Indiana's Victor Oladipo had a breakout season. The junior guard was overshadowed by his teammates Cody Zeller, Christian Watford and Jordan Hulls coming into the season, but Oladipo emerged as one of the top athletes in the nation as he was continuously effective on both ends of the floor.
Oladipo was named to a First Team All-American along with Trey Burke (Michigan), Doug McDermott (Creighton), Kelly Olynyk (Gonzaga) and Otto Porter (Georgetown).
McDermott didn't sneak up on anybody and was the focal point of every defensive game plan he faced all season. The Creighton forward managed to guide the Bluejays to the Missouri Valley Conference regular season and conference tournament championships. If McDermott returns for his senior year, he will have a chance of being named a First Team All-American for the third season in a row.
Olynyk, who was redshirted last season, played a vital role in Gonzaga's record-setting season. The seven-footer from Canada showed off a soft shooting touch while also using his size and length to physically dominate opponents.
Porter single-handedly made Georgetown look like one of the fiercest schools in college basketball. Although the Hoyas were upset by the Cinderella Florida Gulf Coast Eagles in the Big Dance, John Thompson III's team earned a second- seed because of excellence play, led by Porter's superb leadership.
Burke, the consensus national player of the year, was the engine for Michigan as it returned to the Final Four for the first time since Jalen Rose and Chris Webber wore blue and maize. The sophomore has all the tools needed to be a great point guard. Although the Wolverines had plenty of talent surrounding him, Burke was clearly the cause of his squad's success.
Michigan's season is a good example of the national unpredictability this season.

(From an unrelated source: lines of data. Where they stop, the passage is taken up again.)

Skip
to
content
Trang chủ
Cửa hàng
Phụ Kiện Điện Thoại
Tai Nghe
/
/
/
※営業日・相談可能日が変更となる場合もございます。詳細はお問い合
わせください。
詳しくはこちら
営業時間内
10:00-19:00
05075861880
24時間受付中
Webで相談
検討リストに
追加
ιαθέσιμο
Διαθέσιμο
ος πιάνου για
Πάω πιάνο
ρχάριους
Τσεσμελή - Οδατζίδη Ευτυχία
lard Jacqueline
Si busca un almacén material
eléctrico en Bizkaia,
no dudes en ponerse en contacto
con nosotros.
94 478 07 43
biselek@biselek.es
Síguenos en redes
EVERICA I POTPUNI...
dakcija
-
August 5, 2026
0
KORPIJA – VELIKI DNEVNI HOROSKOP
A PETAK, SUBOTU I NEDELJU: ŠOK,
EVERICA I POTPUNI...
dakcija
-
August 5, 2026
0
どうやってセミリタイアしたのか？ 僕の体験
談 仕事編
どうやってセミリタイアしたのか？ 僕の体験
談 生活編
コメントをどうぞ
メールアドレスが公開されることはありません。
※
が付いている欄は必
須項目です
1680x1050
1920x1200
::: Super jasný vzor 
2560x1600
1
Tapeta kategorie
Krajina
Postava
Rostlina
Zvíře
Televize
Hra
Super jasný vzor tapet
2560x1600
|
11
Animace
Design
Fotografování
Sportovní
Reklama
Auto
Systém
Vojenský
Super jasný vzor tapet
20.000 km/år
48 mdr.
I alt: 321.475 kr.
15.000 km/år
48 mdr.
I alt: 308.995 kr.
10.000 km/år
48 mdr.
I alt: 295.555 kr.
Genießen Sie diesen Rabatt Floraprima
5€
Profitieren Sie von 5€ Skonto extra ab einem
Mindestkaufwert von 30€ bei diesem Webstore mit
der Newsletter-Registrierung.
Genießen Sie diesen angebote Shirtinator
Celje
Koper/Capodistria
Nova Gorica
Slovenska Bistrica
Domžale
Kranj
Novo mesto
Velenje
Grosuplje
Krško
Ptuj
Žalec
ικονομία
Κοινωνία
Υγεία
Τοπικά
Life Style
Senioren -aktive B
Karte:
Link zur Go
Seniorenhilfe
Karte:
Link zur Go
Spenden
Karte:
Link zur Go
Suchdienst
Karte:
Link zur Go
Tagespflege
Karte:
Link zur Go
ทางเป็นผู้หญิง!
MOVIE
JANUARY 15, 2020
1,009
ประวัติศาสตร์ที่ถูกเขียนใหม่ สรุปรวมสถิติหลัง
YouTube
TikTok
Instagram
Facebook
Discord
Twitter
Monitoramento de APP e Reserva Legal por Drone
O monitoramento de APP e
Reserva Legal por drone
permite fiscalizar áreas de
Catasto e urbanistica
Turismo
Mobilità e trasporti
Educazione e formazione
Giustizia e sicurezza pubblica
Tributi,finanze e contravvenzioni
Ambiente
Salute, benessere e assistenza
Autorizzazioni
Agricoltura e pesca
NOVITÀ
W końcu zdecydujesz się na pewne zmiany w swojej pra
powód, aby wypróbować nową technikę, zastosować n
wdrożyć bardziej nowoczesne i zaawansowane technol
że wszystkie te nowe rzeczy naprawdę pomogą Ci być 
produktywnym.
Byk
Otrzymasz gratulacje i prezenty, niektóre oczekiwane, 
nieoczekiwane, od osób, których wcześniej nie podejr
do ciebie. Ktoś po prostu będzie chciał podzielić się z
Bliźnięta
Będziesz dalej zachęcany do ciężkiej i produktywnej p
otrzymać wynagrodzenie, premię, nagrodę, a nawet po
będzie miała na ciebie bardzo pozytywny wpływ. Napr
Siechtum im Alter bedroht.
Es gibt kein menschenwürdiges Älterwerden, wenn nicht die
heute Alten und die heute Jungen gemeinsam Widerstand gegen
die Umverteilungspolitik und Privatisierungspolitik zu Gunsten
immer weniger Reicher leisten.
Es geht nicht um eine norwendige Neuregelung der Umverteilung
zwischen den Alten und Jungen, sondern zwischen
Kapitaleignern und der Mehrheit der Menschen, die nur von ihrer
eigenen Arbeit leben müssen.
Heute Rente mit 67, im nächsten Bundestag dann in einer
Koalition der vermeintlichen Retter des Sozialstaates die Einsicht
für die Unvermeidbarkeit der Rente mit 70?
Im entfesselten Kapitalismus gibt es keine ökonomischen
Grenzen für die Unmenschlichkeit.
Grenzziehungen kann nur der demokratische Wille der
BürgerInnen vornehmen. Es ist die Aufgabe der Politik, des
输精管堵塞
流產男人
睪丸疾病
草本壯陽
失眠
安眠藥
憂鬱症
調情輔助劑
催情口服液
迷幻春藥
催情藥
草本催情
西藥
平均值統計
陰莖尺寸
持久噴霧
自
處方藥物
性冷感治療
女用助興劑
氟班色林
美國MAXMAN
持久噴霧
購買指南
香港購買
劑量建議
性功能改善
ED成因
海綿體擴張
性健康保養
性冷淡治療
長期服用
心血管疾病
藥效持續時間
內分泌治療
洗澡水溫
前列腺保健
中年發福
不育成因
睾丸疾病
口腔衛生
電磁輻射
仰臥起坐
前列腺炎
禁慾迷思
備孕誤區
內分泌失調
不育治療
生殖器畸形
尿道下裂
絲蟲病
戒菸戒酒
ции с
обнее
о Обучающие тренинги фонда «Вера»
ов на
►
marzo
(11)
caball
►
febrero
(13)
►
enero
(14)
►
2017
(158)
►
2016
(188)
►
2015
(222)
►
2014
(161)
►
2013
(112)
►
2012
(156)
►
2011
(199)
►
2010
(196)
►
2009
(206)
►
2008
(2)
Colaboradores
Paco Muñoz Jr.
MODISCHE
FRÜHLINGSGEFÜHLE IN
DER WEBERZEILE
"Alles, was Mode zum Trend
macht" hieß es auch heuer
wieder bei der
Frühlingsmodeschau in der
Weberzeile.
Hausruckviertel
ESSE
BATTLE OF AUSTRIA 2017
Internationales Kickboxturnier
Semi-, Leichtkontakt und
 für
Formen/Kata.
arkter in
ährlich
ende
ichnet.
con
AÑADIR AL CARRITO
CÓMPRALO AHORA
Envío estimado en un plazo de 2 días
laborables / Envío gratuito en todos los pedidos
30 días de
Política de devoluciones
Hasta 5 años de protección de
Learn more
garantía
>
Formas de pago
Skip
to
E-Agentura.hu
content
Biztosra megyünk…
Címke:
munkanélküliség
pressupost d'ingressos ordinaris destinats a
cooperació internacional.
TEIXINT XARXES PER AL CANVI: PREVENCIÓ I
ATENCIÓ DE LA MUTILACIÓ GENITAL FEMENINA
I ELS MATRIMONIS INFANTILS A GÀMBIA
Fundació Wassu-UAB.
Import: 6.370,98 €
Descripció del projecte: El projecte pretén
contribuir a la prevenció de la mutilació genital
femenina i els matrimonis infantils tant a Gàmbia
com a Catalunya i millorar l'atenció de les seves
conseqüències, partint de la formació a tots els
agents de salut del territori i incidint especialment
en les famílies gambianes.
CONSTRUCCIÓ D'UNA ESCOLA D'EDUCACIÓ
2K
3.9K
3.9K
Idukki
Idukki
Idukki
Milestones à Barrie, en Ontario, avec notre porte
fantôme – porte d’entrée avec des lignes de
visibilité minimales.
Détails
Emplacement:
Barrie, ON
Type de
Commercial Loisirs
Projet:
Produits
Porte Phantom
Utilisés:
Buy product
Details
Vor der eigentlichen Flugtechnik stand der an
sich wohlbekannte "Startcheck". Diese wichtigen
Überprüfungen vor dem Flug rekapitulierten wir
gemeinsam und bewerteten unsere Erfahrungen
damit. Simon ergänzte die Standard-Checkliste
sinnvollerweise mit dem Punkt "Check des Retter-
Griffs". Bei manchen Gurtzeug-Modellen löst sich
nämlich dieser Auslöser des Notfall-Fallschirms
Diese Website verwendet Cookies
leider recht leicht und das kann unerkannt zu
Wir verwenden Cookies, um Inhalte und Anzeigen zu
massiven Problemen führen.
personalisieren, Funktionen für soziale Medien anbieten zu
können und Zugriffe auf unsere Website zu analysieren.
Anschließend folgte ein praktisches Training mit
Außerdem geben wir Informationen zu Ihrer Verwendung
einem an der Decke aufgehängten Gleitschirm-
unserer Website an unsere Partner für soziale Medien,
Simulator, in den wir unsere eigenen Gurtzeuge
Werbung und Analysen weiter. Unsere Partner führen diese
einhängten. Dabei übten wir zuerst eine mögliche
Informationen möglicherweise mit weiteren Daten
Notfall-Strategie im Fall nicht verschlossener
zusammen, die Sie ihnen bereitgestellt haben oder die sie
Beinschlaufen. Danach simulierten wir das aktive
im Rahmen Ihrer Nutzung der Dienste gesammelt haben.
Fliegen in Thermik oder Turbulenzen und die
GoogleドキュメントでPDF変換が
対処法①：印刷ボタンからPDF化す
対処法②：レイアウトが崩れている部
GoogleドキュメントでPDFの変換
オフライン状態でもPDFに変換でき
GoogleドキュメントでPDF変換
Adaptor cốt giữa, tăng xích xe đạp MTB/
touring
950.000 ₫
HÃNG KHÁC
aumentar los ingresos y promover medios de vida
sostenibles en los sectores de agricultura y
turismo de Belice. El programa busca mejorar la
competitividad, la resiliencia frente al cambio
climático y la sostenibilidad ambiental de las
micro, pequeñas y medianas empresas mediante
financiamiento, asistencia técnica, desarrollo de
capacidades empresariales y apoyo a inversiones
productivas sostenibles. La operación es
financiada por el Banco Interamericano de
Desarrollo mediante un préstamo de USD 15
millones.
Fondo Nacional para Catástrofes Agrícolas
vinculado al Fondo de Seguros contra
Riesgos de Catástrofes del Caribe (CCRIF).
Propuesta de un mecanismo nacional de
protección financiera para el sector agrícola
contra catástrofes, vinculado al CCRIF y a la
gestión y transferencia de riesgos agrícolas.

It seemed unbeatable at time and rose to take over the No. 1 ranking in the national polls before transforming into a team that appeared to be average at best.
The Wolverines were one of two teams to lose to Penn State in conference play this season. After it was dealt a nine-point loss in the Big Ten Tournament by Wisconsin, the fourth-seeded Michigan transformed back into national title contender before falling just short against Louisville.
While this season was wild, it might be even tougher to make sense of next season. The constant movement of teams to and from different conferences along with coaching and personnel changes will send us into 2013-14 with a myriad of questions.
Anticipation may be at an all-time high as we wait for the arrival of the new season.